↓

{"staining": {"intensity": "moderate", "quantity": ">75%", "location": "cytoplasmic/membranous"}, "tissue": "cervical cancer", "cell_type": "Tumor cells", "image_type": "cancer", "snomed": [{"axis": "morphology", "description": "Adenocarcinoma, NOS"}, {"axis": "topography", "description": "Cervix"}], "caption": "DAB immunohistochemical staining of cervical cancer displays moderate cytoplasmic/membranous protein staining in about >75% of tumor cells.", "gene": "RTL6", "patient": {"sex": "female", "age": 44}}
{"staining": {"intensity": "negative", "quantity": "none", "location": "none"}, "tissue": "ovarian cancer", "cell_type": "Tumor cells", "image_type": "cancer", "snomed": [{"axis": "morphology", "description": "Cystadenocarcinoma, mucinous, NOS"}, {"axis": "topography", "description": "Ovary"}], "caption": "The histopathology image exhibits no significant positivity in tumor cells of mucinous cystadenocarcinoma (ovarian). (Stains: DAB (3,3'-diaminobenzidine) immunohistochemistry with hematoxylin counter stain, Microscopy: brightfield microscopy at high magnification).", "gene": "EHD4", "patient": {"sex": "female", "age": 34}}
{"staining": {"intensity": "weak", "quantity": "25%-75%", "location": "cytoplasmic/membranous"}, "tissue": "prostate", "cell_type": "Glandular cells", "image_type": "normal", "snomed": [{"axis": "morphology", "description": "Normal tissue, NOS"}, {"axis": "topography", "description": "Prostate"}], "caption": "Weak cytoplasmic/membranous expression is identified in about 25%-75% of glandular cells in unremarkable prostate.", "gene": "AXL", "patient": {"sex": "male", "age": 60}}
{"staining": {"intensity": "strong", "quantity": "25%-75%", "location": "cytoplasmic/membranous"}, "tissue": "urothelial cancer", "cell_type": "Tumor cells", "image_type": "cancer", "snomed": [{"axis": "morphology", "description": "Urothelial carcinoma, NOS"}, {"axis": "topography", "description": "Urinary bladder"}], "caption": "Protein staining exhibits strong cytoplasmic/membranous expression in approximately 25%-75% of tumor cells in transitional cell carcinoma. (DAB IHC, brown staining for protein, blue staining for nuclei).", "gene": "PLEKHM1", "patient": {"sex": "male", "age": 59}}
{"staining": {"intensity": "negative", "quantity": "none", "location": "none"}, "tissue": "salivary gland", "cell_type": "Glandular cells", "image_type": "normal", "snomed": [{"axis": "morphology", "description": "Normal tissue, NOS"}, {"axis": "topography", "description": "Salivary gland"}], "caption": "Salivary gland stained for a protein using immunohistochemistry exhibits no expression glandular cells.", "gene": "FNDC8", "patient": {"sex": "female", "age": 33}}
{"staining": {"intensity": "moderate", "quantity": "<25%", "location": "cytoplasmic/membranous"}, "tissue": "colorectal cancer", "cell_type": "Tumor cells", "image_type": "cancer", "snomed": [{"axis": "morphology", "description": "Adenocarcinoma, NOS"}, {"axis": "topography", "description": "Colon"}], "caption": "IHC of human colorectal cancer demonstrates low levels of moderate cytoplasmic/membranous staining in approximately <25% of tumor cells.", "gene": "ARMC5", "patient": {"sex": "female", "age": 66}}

↑

**What needs to be done**
From the line containing "cytoplasmic/membranous expression is" down to the line containing "staining exhibits strong" in the material above, reproduce every line exactly, including the two end lines.

**Exercise solution**
{"staining": {"intensity": "weak", "quantity": "25%-75%", "location": "cytoplasmic/membranous"}, "tissue": "prostate", "cell_type": "Glandular cells", "image_type": "normal", "snomed": [{"axis": "morphology", "description": "Normal tissue, NOS"}, {"axis": "topography", "description": "Prostate"}], "caption": "Weak cytoplasmic/membranous expression is identified in about 25%-75% of glandular cells in unremarkable prostate.", "gene": "AXL", "patient": {"sex": "male", "age": 60}}
{"staining": {"intensity": "strong", "quantity": "25%-75%", "location": "cytoplasmic/membranous"}, "tissue": "urothelial cancer", "cell_type": "Tumor cells", "image_type": "cancer", "snomed": [{"axis": "morphology", "description": "Urothelial carcinoma, NOS"}, {"axis": "topography", "description": "Urinary bladder"}], "caption": "Protein staining exhibits strong cytoplasmic/membranous expression in approximately 25%-75% of tumor cells in transitional cell carcinoma. (DAB IHC, brown staining for protein, blue staining for nuclei).", "gene": "PLEKHM1", "patient": {"sex": "male", "age": 59}}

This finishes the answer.